I was only able to stop drinking for good when I asked myself this question:

Can I continue to drink AND have a happy life?

The answer was no. Had always been no. The guilt, the anxiety, the constant bargaining and rationalising made me hollow. I could not experience anything sober or drunk with any authenticity because of the addictive soundtrack that played on loop; loudly interrupting every thought with its poisoned agenda.

And there were the people who got hurt, or who worried for me.

And my health.

The wording of the question is important.

I did not ask if it’s possible to drink and have a happy life. It probably is for some people.

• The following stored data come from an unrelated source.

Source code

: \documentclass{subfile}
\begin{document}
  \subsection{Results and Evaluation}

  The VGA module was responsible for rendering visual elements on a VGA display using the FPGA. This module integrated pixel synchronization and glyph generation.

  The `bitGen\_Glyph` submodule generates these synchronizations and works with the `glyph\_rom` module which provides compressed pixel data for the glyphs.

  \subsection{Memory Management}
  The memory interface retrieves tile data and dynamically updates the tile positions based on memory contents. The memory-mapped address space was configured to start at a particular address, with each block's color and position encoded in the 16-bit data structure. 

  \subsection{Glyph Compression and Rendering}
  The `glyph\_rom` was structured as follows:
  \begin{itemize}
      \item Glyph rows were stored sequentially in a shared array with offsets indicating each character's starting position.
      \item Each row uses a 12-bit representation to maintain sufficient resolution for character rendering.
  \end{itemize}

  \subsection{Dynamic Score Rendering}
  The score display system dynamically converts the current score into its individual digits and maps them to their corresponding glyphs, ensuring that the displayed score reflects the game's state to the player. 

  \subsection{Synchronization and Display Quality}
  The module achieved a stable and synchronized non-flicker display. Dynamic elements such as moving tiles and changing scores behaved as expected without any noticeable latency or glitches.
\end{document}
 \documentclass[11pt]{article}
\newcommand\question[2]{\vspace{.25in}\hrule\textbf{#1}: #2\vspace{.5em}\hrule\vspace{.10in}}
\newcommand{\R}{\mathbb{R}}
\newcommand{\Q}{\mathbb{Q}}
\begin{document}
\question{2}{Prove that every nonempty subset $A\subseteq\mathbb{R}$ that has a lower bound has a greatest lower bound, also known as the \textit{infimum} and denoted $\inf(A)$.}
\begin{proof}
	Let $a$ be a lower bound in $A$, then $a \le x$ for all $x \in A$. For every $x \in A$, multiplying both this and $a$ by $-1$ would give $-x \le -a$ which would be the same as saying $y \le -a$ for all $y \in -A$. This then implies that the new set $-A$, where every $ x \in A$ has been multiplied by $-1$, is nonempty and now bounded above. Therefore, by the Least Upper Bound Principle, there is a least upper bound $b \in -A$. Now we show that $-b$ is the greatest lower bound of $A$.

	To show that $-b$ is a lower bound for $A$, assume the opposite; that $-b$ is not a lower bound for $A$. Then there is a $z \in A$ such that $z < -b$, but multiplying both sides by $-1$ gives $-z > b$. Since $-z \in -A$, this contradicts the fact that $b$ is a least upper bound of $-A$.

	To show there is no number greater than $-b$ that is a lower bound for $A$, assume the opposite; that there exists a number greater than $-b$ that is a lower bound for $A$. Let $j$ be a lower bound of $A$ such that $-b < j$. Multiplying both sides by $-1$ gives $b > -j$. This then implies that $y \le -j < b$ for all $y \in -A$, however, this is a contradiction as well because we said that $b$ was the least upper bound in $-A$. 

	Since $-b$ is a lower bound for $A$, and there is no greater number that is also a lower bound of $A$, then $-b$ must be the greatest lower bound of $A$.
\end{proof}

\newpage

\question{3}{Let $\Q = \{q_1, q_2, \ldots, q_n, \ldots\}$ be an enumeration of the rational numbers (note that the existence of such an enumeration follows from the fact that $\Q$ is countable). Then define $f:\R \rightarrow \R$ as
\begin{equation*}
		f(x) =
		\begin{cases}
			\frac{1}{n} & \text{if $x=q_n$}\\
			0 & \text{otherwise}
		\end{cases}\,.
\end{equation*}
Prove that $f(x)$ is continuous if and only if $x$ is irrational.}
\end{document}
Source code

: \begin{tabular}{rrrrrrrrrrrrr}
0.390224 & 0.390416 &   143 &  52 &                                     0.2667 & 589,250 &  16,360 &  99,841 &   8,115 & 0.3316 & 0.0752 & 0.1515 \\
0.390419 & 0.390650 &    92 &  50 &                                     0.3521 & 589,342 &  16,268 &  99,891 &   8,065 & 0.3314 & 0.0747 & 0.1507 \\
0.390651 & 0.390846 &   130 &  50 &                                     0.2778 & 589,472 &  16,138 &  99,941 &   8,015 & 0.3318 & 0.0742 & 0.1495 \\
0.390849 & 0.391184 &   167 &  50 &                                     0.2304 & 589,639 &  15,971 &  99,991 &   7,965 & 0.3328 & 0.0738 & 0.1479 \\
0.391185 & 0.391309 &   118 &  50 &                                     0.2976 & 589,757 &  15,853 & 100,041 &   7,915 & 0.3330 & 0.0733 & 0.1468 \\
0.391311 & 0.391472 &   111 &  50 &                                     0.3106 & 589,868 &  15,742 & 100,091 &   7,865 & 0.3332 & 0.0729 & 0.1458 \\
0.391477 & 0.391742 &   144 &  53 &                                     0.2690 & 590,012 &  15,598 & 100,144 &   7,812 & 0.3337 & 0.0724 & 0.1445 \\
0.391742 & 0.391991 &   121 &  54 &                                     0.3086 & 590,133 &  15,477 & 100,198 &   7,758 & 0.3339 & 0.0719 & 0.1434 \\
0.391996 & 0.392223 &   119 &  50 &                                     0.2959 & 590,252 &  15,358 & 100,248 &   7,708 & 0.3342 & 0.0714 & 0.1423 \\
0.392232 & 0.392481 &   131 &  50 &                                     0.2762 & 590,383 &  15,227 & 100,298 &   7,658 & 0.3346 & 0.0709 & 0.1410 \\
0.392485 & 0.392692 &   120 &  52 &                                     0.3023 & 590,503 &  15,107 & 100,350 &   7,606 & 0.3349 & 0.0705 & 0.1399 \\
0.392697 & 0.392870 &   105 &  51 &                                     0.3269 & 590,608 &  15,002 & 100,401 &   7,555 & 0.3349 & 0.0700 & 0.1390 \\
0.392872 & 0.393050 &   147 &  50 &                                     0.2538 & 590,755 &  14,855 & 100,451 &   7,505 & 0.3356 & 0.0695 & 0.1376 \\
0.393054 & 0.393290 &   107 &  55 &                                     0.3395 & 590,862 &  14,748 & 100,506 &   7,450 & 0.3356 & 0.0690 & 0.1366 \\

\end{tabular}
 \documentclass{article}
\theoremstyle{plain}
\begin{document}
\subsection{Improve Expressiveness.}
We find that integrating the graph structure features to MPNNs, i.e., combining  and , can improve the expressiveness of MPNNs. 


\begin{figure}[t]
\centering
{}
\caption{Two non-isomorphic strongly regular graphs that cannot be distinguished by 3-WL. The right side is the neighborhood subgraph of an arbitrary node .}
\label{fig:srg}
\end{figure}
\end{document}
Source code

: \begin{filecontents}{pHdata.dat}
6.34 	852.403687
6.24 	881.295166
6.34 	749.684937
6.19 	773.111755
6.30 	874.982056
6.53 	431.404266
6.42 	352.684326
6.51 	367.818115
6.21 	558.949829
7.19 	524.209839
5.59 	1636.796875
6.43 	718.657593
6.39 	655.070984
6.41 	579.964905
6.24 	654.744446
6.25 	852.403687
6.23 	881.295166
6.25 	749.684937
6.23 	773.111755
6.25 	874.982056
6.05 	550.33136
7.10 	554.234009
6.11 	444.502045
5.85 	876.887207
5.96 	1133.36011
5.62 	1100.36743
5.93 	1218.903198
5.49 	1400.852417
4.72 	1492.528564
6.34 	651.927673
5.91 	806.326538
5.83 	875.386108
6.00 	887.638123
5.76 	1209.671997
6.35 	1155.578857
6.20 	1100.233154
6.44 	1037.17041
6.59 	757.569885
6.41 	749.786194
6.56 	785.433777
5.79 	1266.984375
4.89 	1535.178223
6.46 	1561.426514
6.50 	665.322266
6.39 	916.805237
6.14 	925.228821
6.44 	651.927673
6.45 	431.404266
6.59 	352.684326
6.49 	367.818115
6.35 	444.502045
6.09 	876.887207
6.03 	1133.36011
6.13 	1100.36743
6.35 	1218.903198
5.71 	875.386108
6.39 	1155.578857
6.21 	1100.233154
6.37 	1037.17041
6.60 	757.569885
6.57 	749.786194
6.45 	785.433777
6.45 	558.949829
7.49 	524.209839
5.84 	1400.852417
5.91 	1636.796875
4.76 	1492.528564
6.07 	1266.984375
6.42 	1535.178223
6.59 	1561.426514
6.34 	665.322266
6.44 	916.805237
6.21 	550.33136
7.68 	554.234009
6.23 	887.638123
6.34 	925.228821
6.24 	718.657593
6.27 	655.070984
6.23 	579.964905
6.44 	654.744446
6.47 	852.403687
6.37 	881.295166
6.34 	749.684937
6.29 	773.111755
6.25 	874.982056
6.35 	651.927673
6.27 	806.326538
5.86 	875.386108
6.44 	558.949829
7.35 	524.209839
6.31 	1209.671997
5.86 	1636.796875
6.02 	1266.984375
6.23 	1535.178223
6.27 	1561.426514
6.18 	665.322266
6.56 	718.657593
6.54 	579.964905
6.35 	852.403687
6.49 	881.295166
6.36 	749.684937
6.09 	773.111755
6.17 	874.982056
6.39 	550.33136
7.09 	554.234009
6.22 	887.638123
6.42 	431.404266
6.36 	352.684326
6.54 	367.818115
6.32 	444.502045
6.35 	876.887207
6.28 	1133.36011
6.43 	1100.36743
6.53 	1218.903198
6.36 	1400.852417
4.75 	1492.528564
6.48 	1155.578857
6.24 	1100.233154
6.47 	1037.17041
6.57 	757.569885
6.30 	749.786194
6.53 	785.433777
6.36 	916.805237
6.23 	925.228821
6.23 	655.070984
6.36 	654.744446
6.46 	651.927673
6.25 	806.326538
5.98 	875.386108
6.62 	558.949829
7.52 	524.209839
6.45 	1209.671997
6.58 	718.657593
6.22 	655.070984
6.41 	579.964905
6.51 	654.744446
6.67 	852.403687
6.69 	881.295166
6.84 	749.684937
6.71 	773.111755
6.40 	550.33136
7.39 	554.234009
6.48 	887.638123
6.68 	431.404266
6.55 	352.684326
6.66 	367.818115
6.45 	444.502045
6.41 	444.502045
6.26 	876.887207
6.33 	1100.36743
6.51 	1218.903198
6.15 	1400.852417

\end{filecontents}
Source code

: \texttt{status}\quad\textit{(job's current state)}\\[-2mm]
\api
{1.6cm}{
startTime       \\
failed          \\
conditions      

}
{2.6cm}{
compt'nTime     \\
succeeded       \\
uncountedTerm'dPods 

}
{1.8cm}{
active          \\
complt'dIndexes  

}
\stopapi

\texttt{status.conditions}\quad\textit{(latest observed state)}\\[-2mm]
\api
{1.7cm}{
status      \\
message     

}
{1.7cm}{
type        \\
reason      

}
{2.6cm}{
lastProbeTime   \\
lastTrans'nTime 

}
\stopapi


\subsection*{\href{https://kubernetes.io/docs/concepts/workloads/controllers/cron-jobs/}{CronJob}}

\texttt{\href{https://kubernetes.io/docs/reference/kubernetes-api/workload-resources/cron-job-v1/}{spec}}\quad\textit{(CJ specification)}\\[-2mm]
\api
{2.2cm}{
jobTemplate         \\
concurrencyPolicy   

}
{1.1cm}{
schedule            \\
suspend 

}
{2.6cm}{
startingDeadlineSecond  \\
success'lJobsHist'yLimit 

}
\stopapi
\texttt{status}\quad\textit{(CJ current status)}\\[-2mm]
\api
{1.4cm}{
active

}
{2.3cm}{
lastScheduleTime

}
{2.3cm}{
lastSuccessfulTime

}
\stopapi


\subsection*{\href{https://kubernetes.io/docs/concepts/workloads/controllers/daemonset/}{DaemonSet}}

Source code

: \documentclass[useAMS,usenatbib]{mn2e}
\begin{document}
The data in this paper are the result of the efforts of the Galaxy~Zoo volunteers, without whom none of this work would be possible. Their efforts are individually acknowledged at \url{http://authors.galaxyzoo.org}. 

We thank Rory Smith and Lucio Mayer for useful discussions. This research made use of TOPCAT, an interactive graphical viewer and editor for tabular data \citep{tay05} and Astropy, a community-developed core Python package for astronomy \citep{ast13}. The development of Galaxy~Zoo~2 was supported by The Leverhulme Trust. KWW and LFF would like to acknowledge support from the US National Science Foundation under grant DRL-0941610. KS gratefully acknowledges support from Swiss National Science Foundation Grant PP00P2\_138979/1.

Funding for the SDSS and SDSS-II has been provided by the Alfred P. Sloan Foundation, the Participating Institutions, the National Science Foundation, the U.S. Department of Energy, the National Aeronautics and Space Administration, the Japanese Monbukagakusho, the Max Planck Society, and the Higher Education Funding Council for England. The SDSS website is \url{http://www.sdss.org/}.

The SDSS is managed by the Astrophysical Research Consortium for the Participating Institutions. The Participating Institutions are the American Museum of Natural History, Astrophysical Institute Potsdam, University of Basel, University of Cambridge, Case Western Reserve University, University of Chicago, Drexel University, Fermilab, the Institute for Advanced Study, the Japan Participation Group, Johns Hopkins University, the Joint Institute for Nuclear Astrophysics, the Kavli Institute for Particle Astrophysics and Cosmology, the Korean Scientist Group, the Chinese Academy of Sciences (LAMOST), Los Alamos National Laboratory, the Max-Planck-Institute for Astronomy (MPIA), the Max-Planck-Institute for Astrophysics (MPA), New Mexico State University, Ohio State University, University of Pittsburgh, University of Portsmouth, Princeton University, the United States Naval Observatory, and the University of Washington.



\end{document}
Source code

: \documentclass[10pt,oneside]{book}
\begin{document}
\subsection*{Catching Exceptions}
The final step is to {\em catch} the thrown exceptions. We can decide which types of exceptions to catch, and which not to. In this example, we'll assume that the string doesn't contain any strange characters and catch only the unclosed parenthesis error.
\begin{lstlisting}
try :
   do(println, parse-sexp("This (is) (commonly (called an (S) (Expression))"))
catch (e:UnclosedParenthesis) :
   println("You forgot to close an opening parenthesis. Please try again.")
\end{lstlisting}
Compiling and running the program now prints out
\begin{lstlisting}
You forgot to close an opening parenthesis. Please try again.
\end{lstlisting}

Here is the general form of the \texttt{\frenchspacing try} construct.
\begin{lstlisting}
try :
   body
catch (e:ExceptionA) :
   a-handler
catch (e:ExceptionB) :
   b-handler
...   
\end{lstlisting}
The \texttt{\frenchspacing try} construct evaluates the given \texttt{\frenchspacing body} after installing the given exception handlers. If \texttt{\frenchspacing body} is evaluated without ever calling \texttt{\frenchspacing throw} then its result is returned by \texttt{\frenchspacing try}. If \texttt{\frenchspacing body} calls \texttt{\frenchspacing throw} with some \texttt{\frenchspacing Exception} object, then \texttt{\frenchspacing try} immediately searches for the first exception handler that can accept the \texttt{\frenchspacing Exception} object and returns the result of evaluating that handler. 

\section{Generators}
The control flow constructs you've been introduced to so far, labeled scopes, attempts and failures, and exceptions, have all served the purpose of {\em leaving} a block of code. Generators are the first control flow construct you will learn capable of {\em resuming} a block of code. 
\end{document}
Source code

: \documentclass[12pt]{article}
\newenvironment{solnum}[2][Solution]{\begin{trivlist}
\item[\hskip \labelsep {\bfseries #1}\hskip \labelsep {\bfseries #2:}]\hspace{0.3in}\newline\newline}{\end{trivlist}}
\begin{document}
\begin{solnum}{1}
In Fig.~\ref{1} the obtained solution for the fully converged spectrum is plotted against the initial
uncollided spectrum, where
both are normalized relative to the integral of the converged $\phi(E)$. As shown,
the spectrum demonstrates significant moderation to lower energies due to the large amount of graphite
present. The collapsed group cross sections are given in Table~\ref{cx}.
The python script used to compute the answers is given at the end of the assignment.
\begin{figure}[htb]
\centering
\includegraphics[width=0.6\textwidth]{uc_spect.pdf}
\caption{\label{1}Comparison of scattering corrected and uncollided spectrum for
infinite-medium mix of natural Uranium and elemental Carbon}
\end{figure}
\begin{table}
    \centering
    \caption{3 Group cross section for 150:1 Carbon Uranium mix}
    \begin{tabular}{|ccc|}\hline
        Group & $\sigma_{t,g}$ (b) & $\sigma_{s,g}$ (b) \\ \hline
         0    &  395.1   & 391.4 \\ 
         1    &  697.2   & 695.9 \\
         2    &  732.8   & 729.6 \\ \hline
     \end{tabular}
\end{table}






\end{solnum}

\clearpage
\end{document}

I asked whether it’s possible for ME.

And the only reason I knew the answer is because I had tried all the things. I knew I couldn’t cut down. I knew I couldn’t just drink on the weekends. I knew I couldn’t hide it, and I knew I couldn’t accept that was who I was.

I acknowledge that asking that question was not the only thing that made it possible to make the change. I had all of these things available to me:

  • The unwavering support of my partner that came without pressure
  • Access to AA meetings and the time to attend
  • Enough money to pay for counselling, books, and other tools to help me
  • A network of friends and family that did not resist the change

Those things had always been there but asking the question and knowing the answer gave me the desire to take advantage of those resources and enlist the help of my family.

So I stopped. It wasn’t a rock bottom morning. I’d had so many sickening, anxiety-ridden, life-is-not-worth-living, self indulgent day afters; but this wasn’t one of them. It was a Tuesday and I just stopped.

I went to AA every day for the first few weeks and I sat in that cold church meeting room and cried. Nobody dared ask me to tell my story. Those were tears of regret, and of relief.

Now, I am happy to talk about it if someone asks. When I am out and the subject comes up I say “I don’t drink, I haven’t for a long time.” There is always, without fail, at least one person who says “Wow, I need to do that.” Often there is more than one. Drinking causes pain and it gets the better of so many of us.

Stopping drinking did not fix everything — but it gave me a fighting chance.

I am not always happy. Hard things still happen. There have been times of heartbreak when my addictive brain tapped me on the shoulder and whispered: “You know this situation is pretty bad, you could have a drink now and people would understand”.

And I say: “I don’t drink — because if I do I can never be happy.”